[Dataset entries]
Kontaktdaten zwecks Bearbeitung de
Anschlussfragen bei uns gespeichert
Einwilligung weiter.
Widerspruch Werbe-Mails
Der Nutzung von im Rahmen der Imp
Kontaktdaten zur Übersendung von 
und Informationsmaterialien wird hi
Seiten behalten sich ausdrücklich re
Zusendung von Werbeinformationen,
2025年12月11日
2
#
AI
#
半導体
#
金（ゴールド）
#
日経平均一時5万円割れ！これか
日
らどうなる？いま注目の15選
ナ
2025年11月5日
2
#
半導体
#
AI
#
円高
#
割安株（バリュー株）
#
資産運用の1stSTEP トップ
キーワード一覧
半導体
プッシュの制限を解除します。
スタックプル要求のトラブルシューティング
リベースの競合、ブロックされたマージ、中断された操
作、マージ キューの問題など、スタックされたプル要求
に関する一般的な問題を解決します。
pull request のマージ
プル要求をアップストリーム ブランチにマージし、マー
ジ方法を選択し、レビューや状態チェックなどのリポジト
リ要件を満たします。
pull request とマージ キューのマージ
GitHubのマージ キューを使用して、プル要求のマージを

--

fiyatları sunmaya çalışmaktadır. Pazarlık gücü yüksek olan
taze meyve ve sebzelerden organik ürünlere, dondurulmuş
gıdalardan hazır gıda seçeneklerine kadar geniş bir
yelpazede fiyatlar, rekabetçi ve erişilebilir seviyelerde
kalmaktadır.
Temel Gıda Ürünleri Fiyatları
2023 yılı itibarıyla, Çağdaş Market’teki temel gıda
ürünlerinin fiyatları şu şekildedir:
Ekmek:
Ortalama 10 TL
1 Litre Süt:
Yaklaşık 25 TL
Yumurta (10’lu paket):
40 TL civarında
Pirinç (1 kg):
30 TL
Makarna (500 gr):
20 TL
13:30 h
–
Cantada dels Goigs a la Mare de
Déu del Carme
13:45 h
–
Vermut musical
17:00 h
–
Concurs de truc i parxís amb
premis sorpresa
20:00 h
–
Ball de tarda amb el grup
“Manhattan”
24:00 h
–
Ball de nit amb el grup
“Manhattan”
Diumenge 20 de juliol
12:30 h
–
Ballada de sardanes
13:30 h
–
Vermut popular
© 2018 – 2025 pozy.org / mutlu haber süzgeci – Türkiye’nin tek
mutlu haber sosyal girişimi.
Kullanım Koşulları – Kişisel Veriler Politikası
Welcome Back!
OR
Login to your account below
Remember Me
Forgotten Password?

--

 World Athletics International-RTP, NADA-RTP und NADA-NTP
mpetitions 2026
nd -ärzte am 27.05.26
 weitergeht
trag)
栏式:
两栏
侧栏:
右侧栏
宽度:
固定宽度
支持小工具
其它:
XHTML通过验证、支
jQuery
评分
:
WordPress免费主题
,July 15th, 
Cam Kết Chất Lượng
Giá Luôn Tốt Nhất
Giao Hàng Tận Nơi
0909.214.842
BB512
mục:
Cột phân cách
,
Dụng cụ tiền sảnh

> _About this task_
For the word "pull", report how many lines of the records contain it; respond with the number only.

> _Result for this task_
2